# TASKS:
#1 Answer these questions from the passage below, marking each answer with its letter:
(a) What did the Emperor have at the height of sartorial refinement?
(b) Which two stories are named as coming to mind?
(c) What did the pouches of softened butter float in?
#2 Decide whether each statement agrees with the passage below. Answer yes or no, and quote the words that settle it.
(a) The pouches of butter melted into the soup.
(b) The obvious moral of the story warns against excesses of vanity and conceit.
(c) The consomme was made from carrot skins.

At the height of sartorial refinement the Emperor had no clothes. The moral of the story can be fairly nuanced but the obvious one is to warn against excesses of vanity and conceit. Reading about avant cusine brings to mind a couple of stories and for different reasons. The Emperor's New Clothes and Barmecide's Feast

"I experienced this flavor epiphany with a ball of pumpkin seed oil, a liquefied olive and pouches of softened butter that floated in a potato skin consomme. By remaining intact and independent, these pouches provided spikes of richness that would not have been possible if the butter had merely melted into the soup."

# PROVIDED MATERIAL:
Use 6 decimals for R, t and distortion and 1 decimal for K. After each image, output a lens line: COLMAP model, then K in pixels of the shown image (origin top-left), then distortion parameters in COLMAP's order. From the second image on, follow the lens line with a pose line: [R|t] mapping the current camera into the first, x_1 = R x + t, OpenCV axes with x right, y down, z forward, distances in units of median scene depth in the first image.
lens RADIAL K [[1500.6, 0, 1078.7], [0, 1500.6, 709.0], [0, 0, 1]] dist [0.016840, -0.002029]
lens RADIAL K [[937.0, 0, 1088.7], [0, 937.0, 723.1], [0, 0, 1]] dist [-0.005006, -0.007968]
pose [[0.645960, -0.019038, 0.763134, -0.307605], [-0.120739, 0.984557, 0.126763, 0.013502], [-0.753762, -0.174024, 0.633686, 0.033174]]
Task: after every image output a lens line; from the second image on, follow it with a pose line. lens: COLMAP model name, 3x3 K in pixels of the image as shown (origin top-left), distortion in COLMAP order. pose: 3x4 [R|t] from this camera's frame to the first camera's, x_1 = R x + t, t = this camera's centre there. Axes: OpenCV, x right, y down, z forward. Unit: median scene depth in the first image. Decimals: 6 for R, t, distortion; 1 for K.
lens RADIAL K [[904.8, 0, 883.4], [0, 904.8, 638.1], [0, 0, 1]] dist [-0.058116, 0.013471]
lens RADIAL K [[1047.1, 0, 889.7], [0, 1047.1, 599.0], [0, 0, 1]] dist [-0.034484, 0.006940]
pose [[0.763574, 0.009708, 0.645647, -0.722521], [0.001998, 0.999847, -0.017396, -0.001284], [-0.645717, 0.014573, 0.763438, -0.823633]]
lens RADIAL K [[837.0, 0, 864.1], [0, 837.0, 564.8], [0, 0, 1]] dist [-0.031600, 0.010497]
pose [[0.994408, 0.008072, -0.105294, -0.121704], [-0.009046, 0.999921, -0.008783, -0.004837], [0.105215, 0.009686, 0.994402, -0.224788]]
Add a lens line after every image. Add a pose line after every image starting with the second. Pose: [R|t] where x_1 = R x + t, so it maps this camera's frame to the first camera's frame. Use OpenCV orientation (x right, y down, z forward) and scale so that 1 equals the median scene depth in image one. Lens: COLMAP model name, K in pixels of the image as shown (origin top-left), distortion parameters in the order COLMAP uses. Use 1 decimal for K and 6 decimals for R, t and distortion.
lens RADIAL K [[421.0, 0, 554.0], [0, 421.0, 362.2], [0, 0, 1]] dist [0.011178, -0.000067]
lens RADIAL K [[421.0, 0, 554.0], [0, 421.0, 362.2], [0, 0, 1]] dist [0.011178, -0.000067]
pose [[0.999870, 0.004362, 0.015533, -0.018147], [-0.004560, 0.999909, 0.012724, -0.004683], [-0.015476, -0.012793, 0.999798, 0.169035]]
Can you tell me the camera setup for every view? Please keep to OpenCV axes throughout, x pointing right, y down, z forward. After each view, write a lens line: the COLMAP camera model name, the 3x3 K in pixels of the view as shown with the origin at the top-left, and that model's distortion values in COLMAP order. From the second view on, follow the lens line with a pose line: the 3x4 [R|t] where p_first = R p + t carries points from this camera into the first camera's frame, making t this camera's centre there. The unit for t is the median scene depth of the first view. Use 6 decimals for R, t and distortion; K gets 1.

# SET OF ANSWERS:
#1
(a) No clothes.
(b) The Emperor's New Clothes and Barmecide's Feast.
(c) A potato skin consomme.

#2
(a) No: "By remaining intact and independent, these pouches provided spikes of richness that would not have been possible if the butter had merely melted into the soup."
(b) Yes: "the obvious one is to warn against excesses of vanity and conceit."
(c) No: "pouches of softened butter that floated in a potato skin consomme."